▶ [WORK REQUIRED]:
Every entry should be duplicated verbatim, and no picture may appear in the copy.

#####

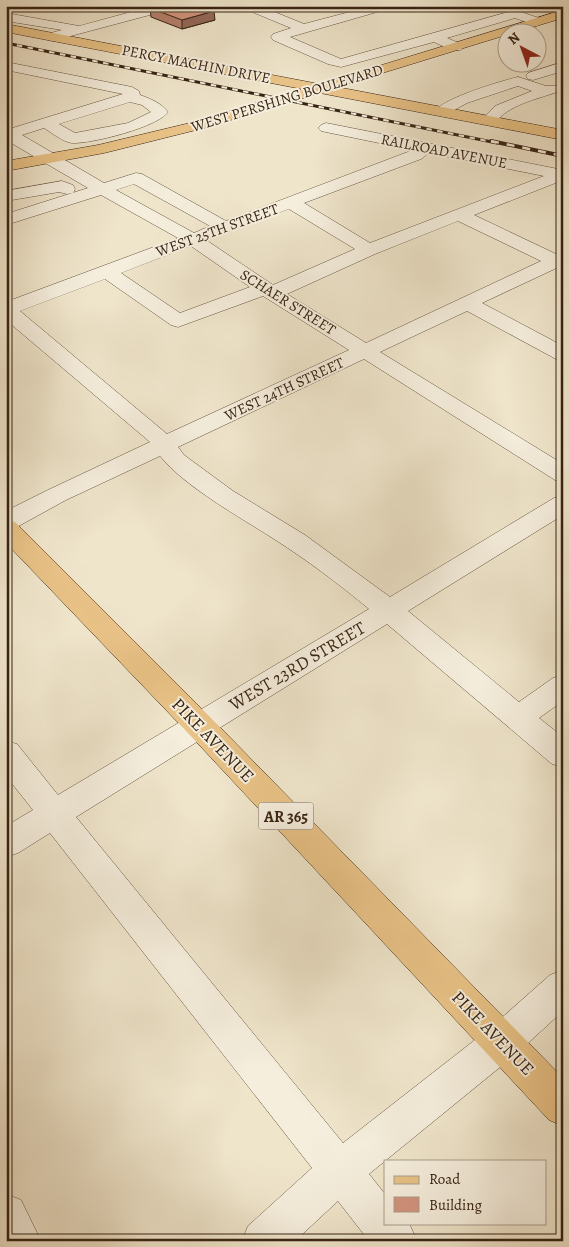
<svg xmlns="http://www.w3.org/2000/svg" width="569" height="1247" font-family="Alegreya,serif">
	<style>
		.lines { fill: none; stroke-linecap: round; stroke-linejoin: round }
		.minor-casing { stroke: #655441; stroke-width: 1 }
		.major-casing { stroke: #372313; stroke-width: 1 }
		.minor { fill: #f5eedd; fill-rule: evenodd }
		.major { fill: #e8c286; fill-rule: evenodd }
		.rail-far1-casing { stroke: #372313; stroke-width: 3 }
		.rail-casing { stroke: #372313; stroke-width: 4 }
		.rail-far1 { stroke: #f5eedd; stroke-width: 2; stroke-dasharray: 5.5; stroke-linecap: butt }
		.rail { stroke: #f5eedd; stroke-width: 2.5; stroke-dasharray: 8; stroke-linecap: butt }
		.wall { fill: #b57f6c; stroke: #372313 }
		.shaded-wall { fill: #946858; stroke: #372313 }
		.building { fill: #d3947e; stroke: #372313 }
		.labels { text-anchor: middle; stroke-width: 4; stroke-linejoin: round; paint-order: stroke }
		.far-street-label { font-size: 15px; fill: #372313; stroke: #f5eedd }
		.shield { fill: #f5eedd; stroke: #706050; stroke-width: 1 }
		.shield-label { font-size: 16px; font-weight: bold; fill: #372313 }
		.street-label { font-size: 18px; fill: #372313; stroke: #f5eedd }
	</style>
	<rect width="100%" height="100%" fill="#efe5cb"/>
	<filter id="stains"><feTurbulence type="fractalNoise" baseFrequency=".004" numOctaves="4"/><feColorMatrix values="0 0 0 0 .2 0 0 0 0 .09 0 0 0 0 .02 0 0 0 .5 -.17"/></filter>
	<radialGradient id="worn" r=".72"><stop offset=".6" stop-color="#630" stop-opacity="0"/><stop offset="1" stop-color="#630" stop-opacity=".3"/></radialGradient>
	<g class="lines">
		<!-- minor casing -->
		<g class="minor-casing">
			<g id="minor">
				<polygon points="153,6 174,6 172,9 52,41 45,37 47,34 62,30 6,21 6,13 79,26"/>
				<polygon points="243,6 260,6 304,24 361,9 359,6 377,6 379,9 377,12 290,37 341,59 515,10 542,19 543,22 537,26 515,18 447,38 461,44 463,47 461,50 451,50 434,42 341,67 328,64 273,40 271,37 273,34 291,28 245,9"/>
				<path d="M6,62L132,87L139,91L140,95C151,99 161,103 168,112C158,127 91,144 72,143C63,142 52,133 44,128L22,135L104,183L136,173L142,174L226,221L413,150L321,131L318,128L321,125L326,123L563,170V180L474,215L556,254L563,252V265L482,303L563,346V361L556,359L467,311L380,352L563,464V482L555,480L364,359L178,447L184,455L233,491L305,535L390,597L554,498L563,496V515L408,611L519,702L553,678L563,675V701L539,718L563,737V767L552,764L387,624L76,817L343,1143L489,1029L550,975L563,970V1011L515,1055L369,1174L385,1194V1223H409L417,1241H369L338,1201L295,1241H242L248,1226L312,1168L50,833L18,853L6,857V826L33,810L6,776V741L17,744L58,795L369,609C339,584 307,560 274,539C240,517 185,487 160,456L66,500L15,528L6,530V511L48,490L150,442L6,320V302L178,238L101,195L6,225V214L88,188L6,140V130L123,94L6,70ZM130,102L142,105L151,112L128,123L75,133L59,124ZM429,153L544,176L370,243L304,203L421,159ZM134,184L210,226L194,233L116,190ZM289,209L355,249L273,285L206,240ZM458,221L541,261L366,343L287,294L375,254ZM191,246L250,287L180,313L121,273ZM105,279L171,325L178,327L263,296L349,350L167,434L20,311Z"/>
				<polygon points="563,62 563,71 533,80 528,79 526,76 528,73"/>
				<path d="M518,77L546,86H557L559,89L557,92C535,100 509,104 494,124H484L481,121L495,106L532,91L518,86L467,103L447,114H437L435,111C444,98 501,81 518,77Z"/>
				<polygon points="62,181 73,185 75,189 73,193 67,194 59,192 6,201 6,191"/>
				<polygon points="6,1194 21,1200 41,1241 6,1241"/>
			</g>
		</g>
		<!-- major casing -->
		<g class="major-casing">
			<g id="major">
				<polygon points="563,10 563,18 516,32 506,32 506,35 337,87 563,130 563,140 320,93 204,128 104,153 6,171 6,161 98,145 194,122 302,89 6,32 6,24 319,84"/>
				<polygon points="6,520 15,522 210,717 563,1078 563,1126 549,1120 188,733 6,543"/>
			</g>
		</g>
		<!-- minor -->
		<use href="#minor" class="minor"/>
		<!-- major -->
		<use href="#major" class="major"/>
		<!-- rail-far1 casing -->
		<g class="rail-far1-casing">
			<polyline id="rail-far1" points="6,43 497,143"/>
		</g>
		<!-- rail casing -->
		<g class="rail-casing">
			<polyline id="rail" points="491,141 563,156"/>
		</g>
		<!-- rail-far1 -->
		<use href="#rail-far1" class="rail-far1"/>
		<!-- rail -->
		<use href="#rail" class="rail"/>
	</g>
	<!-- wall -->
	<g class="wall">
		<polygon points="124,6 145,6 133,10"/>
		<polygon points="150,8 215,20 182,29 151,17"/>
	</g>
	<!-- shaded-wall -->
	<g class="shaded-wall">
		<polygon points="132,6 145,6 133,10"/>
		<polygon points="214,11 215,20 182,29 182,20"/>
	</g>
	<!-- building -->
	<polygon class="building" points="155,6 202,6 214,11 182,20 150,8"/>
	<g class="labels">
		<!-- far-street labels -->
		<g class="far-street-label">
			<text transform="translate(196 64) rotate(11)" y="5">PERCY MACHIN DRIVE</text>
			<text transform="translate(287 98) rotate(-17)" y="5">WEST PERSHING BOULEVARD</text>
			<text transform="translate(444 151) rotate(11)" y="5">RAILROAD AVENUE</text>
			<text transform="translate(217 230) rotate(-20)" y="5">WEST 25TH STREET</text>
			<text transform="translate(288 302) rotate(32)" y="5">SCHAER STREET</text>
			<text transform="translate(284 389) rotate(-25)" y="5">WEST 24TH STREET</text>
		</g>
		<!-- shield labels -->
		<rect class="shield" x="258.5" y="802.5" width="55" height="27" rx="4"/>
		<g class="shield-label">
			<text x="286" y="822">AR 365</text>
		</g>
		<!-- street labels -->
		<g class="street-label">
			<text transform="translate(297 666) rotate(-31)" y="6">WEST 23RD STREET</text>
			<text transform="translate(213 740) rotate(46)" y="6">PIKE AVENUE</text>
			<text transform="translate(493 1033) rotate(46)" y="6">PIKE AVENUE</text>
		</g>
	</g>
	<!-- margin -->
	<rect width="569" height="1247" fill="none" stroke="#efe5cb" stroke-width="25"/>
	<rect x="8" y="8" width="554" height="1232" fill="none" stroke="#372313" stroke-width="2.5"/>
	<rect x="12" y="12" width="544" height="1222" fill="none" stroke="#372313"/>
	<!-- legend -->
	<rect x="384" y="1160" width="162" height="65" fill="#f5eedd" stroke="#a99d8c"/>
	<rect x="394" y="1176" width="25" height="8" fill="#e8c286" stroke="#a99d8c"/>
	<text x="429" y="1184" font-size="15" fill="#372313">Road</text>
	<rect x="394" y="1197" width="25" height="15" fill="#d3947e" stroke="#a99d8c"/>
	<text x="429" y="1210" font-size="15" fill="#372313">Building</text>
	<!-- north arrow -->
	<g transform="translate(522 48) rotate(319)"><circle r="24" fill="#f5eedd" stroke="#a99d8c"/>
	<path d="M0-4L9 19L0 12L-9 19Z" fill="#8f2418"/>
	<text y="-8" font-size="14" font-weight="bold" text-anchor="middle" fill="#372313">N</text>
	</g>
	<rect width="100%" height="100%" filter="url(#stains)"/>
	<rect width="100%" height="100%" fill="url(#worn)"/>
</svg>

#####

▶ [SOLVED EXERCISE]:
<svg xmlns="http://www.w3.org/2000/svg" width="569" height="1247" font-family="Alegreya,serif">
	<style>
		.lines { fill: none; stroke-linecap: round; stroke-linejoin: round }
		.minor-casing { stroke: #655441; stroke-width: 1 }
		.major-casing { stroke: #372313; stroke-width: 1 }
		.minor { fill: #f5eedd; fill-rule: evenodd }
		.major { fill: #e8c286; fill-rule: evenodd }
		.rail-far1-casing { stroke: #372313; stroke-width: 3 }
		.rail-casing { stroke: #372313; stroke-width: 4 }
		.rail-far1 { stroke: #f5eedd; stroke-width: 2; stroke-dasharray: 5.5; stroke-linecap: butt }
		.rail { stroke: #f5eedd; stroke-width: 2.5; stroke-dasharray: 8; stroke-linecap: butt }
		.wall { fill: #b57f6c; stroke: #372313 }
		.shaded-wall { fill: #946858; stroke: #372313 }
		.building { fill: #d3947e; stroke: #372313 }
		.labels { text-anchor: middle; stroke-width: 4; stroke-linejoin: round; paint-order: stroke }
		.far-street-label { font-size: 15px; fill: #372313; stroke: #f5eedd }
		.shield { fill: #f5eedd; stroke: #706050; stroke-width: 1 }
		.shield-label { font-size: 16px; font-weight: bold; fill: #372313 }
		.street-label { font-size: 18px; fill: #372313; stroke: #f5eedd }
	</style>
	<rect width="100%" height="100%" fill="#efe5cb"/>
	<filter id="stains"><feTurbulence type="fractalNoise" baseFrequency=".004" numOctaves="4"/><feColorMatrix values="0 0 0 0 .2 0 0 0 0 .09 0 0 0 0 .02 0 0 0 .5 -.17"/></filter>
	<radialGradient id="worn" r=".72"><stop offset=".6" stop-color="#630" stop-opacity="0"/><stop offset="1" stop-color="#630" stop-opacity=".3"/></radialGradient>
	<g class="lines">
		<!-- minor casing -->
		<g class="minor-casing">
			<g id="minor">
				<polygon points="153,6 174,6 172,9 52,41 45,37 47,34 62,30 6,21 6,13 79,26"/>
				<polygon points="243,6 260,6 304,24 361,9 359,6 377,6 379,9 377,12 290,37 341,59 515,10 542,19 543,22 537,26 515,18 447,38 461,44 463,47 461,50 451,50 434,42 341,67 328,64 273,40 271,37 273,34 291,28 245,9"/>
				<path d="M6,62L132,87L139,91L140,95C151,99 161,103 168,112C158,127 91,144 72,143C63,142 52,133 44,128L22,135L104,183L136,173L142,174L226,221L413,150L321,131L318,128L321,125L326,123L563,170V180L474,215L556,254L563,252V265L482,303L563,346V361L556,359L467,311L380,352L563,464V482L555,480L364,359L178,447L184,455L233,491L305,535L390,597L554,498L563,496V515L408,611L519,702L553,678L563,675V701L539,718L563,737V767L552,764L387,624L76,817L343,1143L489,1029L550,975L563,970V1011L515,1055L369,1174L385,1194V1223H409L417,1241H369L338,1201L295,1241H242L248,1226L312,1168L50,833L18,853L6,857V826L33,810L6,776V741L17,744L58,795L369,609C339,584 307,560 274,539C240,517 185,487 160,456L66,500L15,528L6,530V511L48,490L150,442L6,320V302L178,238L101,195L6,225V214L88,188L6,140V130L123,94L6,70ZM130,102L142,105L151,112L128,123L75,133L59,124ZM429,153L544,176L370,243L304,203L421,159ZM134,184L210,226L194,233L116,190ZM289,209L355,249L273,285L206,240ZM458,221L541,261L366,343L287,294L375,254ZM191,246L250,287L180,313L121,273ZM105,279L171,325L178,327L263,296L349,350L167,434L20,311Z"/>
				<polygon points="563,62 563,71 533,80 528,79 526,76 528,73"/>
				<path d="M518,77L546,86H557L559,89L557,92C535,100 509,104 494,124H484L481,121L495,106L532,91L518,86L467,103L447,114H437L435,111C444,98 501,81 518,77Z"/>
				<polygon points="62,181 73,185 75,189 73,193 67,194 59,192 6,201 6,191"/>
				<polygon points="6,1194 21,1200 41,1241 6,1241"/>
			</g>
		</g>
		<!-- major casing -->
		<g class="major-casing">
			<g id="major">
				<polygon points="563,10 563,18 516,32 506,32 506,35 337,87 563,130 563,140 320,93 204,128 104,153 6,171 6,161 98,145 194,122 302,89 6,32 6,24 319,84"/>
				<polygon points="6,520 15,522 210,717 563,1078 563,1126 549,1120 188,733 6,543"/>
			</g>
		</g>
		<!-- minor -->
		<use href="#minor" class="minor"/>
		<!-- major -->
		<use href="#major" class="major"/>
		<!-- rail-far1 casing -->
		<g class="rail-far1-casing">
			<polyline id="rail-far1" points="6,43 497,143"/>
		</g>
		<!-- rail casing -->
		<g class="rail-casing">
			<polyline id="rail" points="491,141 563,156"/>
		</g>
		<!-- rail-far1 -->
		<use href="#rail-far1" class="rail-far1"/>
		<!-- rail -->
		<use href="#rail" class="rail"/>
	</g>
	<!-- wall -->
	<g class="wall">
		<polygon points="124,6 145,6 133,10"/>
		<polygon points="150,8 215,20 182,29 151,17"/>
	</g>
	<!-- shaded-wall -->
	<g class="shaded-wall">
		<polygon points="132,6 145,6 133,10"/>
		<polygon points="214,11 215,20 182,29 182,20"/>
	</g>
	<!-- building -->
	<polygon class="building" points="155,6 202,6 214,11 182,20 150,8"/>
	<g class="labels">
		<!-- far-street labels -->
		<g class="far-street-label">
			<text transform="translate(196 64) rotate(11)" y="5">PERCY MACHIN DRIVE</text>
			<text transform="translate(287 98) rotate(-17)" y="5">WEST PERSHING BOULEVARD</text>
			<text transform="translate(444 151) rotate(11)" y="5">RAILROAD AVENUE</text>
			<text transform="translate(217 230) rotate(-20)" y="5">WEST 25TH STREET</text>
			<text transform="translate(288 302) rotate(32)" y="5">SCHAER STREET</text>
			<text transform="translate(284 389) rotate(-25)" y="5">WEST 24TH STREET</text>
		</g>
		<!-- shield labels -->
		<rect class="shield" x="258.5" y="802.5" width="55" height="27" rx="4"/>
		<g class="shield-label">
			<text x="286" y="822">AR 365</text>
		</g>
		<!-- street labels -->
		<g class="street-label">
			<text transform="translate(297 666) rotate(-31)" y="6">WEST 23RD STREET</text>
			<text transform="translate(213 740) rotate(46)" y="6">PIKE AVENUE</text>
			<text transform="translate(493 1033) rotate(46)" y="6">PIKE AVENUE</text>
		</g>
	</g>
	<!-- margin -->
	<rect width="569" height="1247" fill="none" stroke="#efe5cb" stroke-width="25"/>
	<rect x="8" y="8" width="554" height="1232" fill="none" stroke="#372313" stroke-width="2.5"/>
	<rect x="12" y="12" width="544" height="1222" fill="none" stroke="#372313"/>
	<!-- legend -->
	<rect x="384" y="1160" width="162" height="65" fill="#f5eedd" stroke="#a99d8c"/>
	<rect x="394" y="1176" width="25" height="8" fill="#e8c286" stroke="#a99d8c"/>
	<text x="429" y="1184" font-size="15" fill="#372313">Road</text>
	<rect x="394" y="1197" width="25" height="15" fill="#d3947e" stroke="#a99d8c"/>
	<text x="429" y="1210" font-size="15" fill="#372313">Building</text>
	<!-- north arrow -->
	<g transform="translate(522 48) rotate(319)"><circle r="24" fill="#f5eedd" stroke="#a99d8c"/>
	<path d="M0-4L9 19L0 12L-9 19Z" fill="#8f2418"/>
	<text y="-8" font-size="14" font-weight="bold" text-anchor="middle" fill="#372313">N</text>
	</g>
	<rect width="100%" height="100%" filter="url(#stains)"/>
	<rect width="100%" height="100%" fill="url(#worn)"/>
</svg>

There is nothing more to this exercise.